先の三木会で思いも寄らぬ知人の人生を知った。
三木会とは、以前にも書いたが異業種交流会の草分け的存在で既に40年弱続いている。私もこの知人も古くからのメンバーだ。

知人とは山中茉莉さん。作詞家やメディアプランナーとして知っていた。美しく明るく健康そのものの人。
が、今回の会合で初めて知った。出身は広島、被爆者で先のニューヨーク国連での核兵器廃絶会議に日本被爆者代表の一人として出席、スピーチをしてきたばかりだという。過日はテレビでも話したと言う。同じテーブルだったので聞けた。
これまでは語れなかったと、何も。3年前に母上が亡くなり、自分も少しづつ話さなければと覚悟をしたという。
2歳の時に被爆。キノコ雲の真下にいたのだそうだ。家の中で助かったとか。小さいから自身の記憶はあまり定かでなかろうが、いろいろと聞かされたり調べたりしたのであろう。
年配者の被爆者は年齢的にも亡くなっていく今、ようやく話す場にも自分も出かけねばという気持ちになったと。

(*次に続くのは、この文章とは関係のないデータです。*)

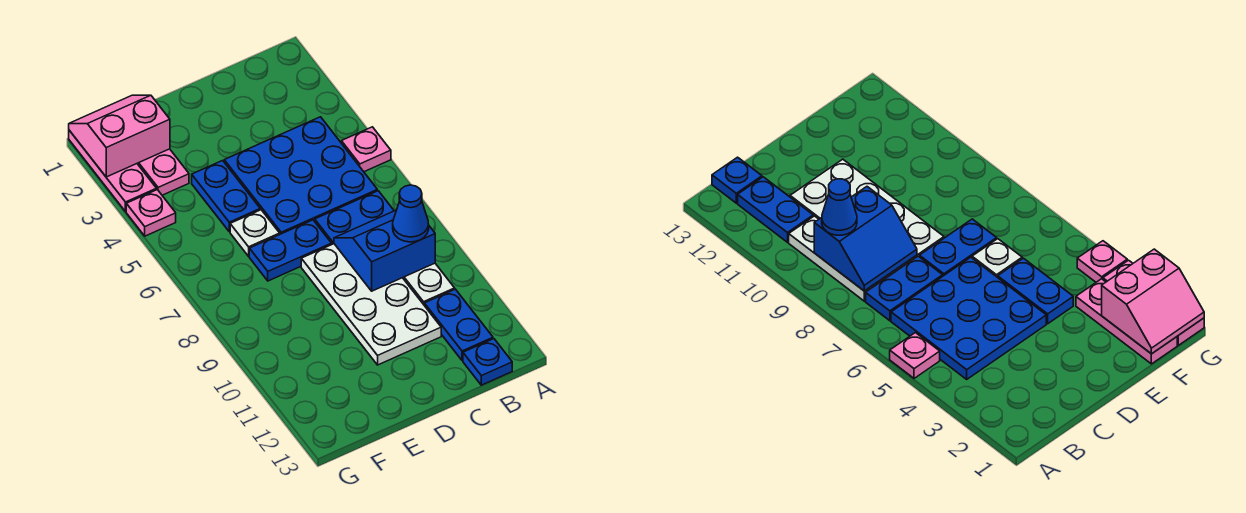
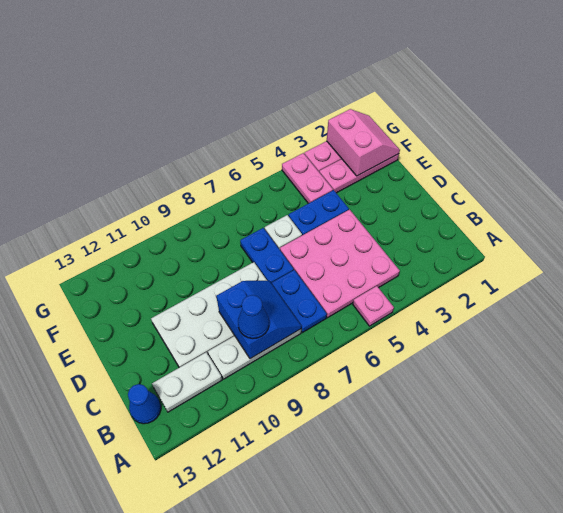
blue 3x3 plate [224,117,377,234] -> pink 3x3 plate [280,210,400,318]
blue 1x2 plate [424,289,493,361] -> white 1x2 plate [152,352,222,412]
blue 1x1 plate [463,339,512,385] -> blue 1x1 cone [128,384,161,424]
pink 1x1 plate [126,190,176,236] -> pink 1x2 plate [282,153,333,203]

お涙頂戴の話ではなく、厳密に科学的に原爆の被害を調査し話していきたいと。
ニューヨークで話したとき、「原爆を落としてごめんなさい」ではなく、「そういう現実を知らなかった、話してくれて有り難う」と皆が涙していたことが印象深いと。これからは出来るだけ話していきたいと。

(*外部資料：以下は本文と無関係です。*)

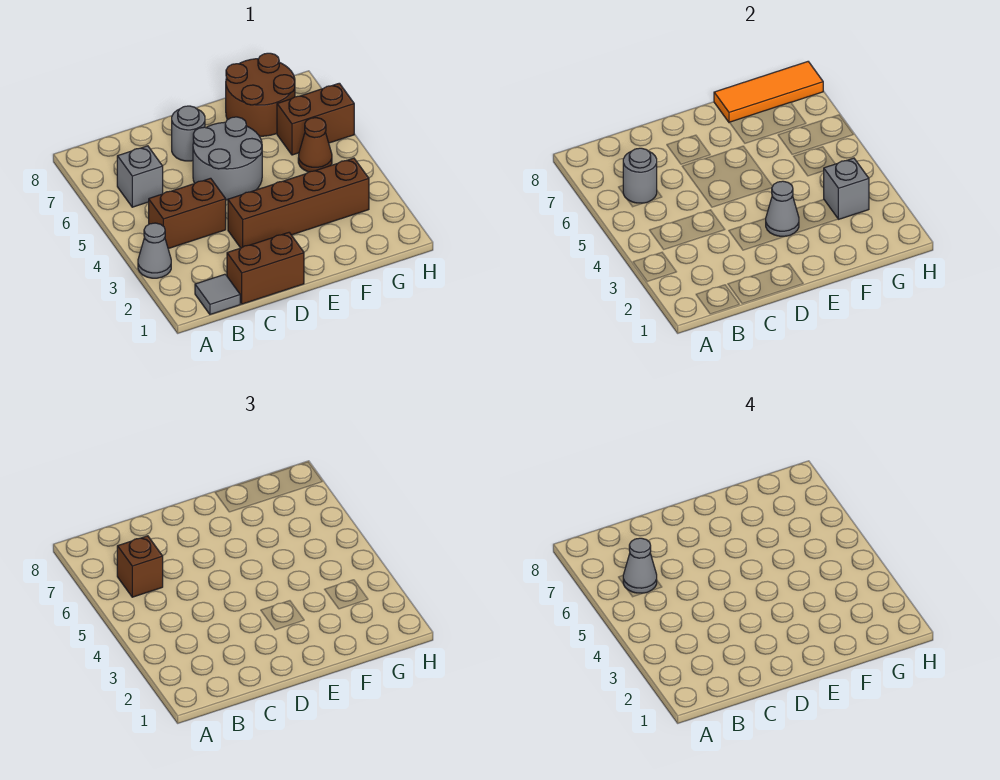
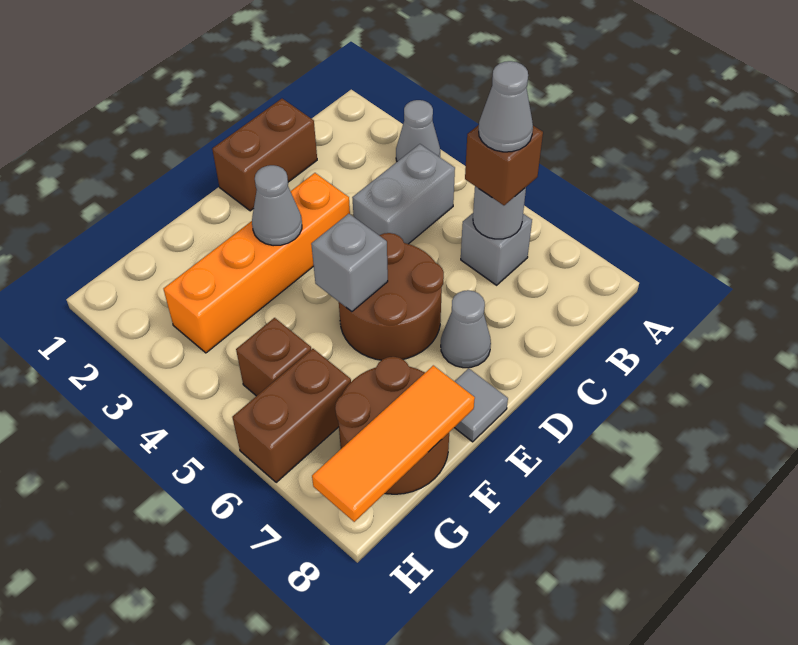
grey 1x1 tile [195,274,240,314] -> grey 1x1 tile moved to [454,368,508,442]
brown 1x2 brick [149,178,226,249] -> grey 1x2 brick [352,144,455,244]
brown 1x4 brick [228,158,369,248] -> orange 1x4 brick [163,173,350,353]
grey 2x2 round brick [193,117,262,200] -> brown 2x2 round brick [339,233,444,360]
grey 1x1 round brick [172,106,205,161] -> grey 1x1 cone [441,290,491,368]
grey 1x1 brick [824,158,869,219] -> grey 1x1 brick moved to [311,214,388,312]
brown 1x1 cone [298,118,332,172] -> brown 1x1 brick [236,318,311,396]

広島の原爆資料館には私もずっと以前に行ったことがある。なかなか観光などでは広島の地に行く勇気がなく、仕事で行った際にようやく原爆資料館を訪れることが出来た。その印象は筆舌に尽くしがたく、戦争の恐ろしさを肌で痛切に感じ、この被爆者たちの鎮魂をいかにしたものか切実に感じたものだった
が、近年、その展示があまりにも恐ろしい有り様で子供たちが怖がるとかで、顔など一部を修正して展示しているという話を聞いたことがあり、どう思うか聞いた。

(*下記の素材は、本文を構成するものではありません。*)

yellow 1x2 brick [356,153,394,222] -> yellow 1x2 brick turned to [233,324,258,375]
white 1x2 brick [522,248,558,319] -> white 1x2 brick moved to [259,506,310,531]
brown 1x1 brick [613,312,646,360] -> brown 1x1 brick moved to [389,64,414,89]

きっぱりと彼女は、現実の事実を知らしめないでどうするの、事実の恐ろしさを知らせないで。18歳に選挙権を持たせるのに、と話してくれた。全く同感だ。
戦争は絶対にいけないと締めくくった。

原爆といえば、パール・バックの小説『神の火を制御せよ』いう本に原爆製作の話が書かれている。

今回のゲストスピーカーはそれなりの話をしてくれたが、私としては今のタイミングで彼女に話しをして欲しかった。ま、幹事が彼女の情報を持っていなかったのだから仕方ない。次回には是非にと幹事に伝えた。